Kuleshov’s workshops are legendary. They were known as the Kuleshov Group, Pudovkin was one of his students; Eisenstein studied under him for three months, but was influenced” by Kuleshov for a lifetime; sometimes as a rival; later as a dear friend. The Legendary Alfred Hitchcock, decades apart and in America called it “pure cinema,” when the montage gives rise to meanings that exist nowhere to the eye, but only in the mind. This mixed play between montage, perception, and meaning has come to be known as the “Kuleshov Effect.”
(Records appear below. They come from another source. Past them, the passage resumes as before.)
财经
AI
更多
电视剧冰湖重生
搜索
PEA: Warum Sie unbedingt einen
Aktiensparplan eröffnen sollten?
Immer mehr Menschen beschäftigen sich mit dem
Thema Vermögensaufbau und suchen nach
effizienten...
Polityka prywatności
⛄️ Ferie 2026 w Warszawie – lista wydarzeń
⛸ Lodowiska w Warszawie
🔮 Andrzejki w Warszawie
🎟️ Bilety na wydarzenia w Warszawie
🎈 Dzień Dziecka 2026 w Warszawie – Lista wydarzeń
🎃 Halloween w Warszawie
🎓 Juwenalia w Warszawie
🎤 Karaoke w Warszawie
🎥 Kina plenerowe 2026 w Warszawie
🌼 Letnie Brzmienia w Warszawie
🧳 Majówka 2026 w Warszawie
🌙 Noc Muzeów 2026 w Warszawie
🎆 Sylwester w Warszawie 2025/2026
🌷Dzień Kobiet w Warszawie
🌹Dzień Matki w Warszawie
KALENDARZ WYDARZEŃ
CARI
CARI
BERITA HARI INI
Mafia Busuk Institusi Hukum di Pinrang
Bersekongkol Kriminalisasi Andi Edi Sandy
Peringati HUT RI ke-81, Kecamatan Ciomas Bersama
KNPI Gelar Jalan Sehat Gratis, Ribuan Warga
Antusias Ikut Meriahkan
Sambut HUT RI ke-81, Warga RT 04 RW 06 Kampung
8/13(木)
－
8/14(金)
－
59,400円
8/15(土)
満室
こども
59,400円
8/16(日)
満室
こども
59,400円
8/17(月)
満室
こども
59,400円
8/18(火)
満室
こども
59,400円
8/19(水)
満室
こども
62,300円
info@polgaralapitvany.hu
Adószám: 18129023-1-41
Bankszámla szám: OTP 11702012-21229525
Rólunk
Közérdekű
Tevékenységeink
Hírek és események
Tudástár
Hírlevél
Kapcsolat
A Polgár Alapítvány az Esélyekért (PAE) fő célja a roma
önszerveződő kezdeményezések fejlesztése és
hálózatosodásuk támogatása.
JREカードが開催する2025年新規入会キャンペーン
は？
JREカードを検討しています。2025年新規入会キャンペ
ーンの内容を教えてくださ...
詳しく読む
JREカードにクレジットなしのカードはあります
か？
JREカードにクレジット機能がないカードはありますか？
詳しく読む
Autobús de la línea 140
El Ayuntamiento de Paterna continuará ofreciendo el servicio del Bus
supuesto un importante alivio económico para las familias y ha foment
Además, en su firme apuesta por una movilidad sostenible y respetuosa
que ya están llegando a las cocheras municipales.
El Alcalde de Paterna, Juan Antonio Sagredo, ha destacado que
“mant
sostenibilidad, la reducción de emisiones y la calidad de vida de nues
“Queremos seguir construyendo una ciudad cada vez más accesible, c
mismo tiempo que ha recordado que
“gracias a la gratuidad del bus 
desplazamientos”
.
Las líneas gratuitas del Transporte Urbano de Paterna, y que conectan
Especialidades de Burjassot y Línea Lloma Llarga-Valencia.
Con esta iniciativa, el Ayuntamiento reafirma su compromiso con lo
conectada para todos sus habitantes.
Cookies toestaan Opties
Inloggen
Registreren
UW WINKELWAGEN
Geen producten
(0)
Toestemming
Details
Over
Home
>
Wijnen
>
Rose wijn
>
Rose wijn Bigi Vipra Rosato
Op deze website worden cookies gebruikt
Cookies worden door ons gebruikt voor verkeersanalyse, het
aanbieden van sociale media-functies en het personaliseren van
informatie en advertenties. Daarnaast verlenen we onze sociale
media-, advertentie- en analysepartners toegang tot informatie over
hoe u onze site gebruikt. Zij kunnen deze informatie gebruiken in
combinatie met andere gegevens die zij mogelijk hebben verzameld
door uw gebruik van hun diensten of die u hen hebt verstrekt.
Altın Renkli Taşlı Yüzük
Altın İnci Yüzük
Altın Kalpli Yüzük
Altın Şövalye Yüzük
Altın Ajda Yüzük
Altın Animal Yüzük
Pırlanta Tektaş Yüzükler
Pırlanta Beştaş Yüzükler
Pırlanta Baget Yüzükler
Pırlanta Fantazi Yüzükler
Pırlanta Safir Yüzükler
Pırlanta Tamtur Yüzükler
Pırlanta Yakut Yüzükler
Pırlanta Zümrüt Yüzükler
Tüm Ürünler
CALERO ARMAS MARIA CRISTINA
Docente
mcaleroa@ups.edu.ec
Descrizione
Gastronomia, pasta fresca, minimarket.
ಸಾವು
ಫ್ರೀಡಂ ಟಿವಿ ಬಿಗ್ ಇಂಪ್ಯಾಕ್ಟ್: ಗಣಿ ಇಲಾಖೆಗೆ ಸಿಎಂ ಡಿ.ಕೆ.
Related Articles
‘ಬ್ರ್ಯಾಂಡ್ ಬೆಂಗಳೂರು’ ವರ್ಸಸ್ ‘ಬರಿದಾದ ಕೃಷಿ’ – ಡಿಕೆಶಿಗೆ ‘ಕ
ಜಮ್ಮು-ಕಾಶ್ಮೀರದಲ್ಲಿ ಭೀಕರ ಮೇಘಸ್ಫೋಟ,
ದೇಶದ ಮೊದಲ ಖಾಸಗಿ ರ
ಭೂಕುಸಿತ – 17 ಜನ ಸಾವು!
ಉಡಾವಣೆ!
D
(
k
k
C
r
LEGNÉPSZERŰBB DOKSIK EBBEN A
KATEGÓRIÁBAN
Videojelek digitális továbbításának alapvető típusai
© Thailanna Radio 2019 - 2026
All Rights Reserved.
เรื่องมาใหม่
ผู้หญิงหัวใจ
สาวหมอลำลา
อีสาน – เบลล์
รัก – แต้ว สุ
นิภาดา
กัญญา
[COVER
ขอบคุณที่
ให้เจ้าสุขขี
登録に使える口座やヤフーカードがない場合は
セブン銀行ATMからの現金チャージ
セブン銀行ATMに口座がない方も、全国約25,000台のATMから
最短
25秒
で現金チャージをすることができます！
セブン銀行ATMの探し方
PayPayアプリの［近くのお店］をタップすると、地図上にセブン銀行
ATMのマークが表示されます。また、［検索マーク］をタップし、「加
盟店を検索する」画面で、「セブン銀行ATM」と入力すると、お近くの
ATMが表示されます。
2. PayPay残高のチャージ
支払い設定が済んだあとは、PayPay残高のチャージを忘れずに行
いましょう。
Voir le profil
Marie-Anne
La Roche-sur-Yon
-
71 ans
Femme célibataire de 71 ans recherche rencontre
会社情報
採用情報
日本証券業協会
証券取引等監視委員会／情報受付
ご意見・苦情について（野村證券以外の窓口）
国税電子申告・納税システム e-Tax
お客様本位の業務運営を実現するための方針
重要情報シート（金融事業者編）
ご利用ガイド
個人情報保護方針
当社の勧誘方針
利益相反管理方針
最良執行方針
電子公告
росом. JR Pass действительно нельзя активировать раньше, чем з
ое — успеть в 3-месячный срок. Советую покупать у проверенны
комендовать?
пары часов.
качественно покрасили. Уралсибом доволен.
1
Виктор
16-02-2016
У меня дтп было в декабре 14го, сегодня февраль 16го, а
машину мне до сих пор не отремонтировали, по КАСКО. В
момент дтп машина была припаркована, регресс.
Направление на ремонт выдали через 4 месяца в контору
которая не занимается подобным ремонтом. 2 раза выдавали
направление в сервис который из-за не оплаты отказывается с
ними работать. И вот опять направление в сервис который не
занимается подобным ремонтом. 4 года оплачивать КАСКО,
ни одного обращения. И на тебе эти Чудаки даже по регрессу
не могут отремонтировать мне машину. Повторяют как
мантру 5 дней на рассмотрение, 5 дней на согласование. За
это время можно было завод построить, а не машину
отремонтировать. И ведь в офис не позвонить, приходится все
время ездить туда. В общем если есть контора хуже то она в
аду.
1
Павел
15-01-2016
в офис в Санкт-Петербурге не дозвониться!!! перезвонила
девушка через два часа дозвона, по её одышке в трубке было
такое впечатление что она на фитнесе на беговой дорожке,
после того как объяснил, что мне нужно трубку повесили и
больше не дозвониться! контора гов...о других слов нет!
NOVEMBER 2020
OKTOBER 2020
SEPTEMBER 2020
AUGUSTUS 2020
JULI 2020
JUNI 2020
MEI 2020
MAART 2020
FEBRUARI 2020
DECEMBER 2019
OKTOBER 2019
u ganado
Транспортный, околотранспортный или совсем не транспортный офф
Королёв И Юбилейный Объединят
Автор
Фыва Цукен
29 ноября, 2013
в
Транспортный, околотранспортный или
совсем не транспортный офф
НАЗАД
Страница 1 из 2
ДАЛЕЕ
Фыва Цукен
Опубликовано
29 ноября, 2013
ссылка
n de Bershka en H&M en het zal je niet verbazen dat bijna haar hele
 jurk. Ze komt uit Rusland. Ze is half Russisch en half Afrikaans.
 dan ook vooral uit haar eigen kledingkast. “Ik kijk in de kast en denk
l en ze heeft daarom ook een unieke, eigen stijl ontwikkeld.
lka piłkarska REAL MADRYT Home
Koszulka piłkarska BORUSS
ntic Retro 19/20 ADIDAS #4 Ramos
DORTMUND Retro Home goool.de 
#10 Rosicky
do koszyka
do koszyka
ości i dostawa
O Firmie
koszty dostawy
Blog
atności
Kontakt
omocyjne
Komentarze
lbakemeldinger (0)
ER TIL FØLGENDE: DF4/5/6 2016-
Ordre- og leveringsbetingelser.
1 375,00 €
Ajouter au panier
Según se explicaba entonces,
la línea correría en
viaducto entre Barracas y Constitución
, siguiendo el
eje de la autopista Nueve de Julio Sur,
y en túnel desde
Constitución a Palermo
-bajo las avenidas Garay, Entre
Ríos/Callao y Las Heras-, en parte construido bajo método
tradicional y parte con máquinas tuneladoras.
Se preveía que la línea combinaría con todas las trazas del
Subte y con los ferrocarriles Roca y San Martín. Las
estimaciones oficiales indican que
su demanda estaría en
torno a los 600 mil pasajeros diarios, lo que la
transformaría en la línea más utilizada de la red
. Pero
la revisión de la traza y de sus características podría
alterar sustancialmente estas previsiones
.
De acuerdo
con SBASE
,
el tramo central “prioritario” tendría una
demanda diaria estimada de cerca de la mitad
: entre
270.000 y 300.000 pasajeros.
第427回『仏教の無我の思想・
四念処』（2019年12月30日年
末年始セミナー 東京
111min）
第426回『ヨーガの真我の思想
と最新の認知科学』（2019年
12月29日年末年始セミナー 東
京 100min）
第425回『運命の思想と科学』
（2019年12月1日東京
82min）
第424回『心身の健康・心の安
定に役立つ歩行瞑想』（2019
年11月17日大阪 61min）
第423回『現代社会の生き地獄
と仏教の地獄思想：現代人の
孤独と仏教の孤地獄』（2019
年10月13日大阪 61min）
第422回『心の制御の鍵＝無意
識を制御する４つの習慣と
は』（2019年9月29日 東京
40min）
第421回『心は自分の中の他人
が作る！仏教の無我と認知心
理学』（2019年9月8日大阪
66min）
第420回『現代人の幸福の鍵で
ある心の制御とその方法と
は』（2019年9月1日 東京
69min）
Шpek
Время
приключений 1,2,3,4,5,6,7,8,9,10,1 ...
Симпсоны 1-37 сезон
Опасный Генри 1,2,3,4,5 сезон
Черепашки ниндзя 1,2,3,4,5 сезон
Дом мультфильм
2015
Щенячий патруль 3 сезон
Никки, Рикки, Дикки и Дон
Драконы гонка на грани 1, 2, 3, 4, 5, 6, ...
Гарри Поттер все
Sergei Eisenstein at the age of 26, made his first feature film Strike, the first major film of the Montage movement. It was released in 1925. He had been inspired to go into film making after watching Griffith’s Intolerance. Sergei Eisenstein's general notion of Montage was the collision of elements: shots should not be viewed as linked, but rather as conflicting with one another. The audience can create a new concept in her or his mind realizing the conflict between elements. Continuity editing was revolutionary in its own time, but early Soviet filmmakers, including Kuleshov, Vsevolod Pudovkin, and Eisenstein, brought editing into another level, more creative and psychological level, first with the "Kuleshov Effect" and then with Eisenstein's Montage Theory, or as he called it, "montage of attractions."
In conclusion that Eisenstein’s montage theory and his films paved the way in the books of history of cinema. He was the Soviet filmmaking pioneer that helped usher in the modern age of movie making and film editing. The Soviet Montage has revolutionized the way films have been made, allowing filmmakers to explore the psychological effects of different arrangements and durations of shots, instead of being tethered to mere chronology.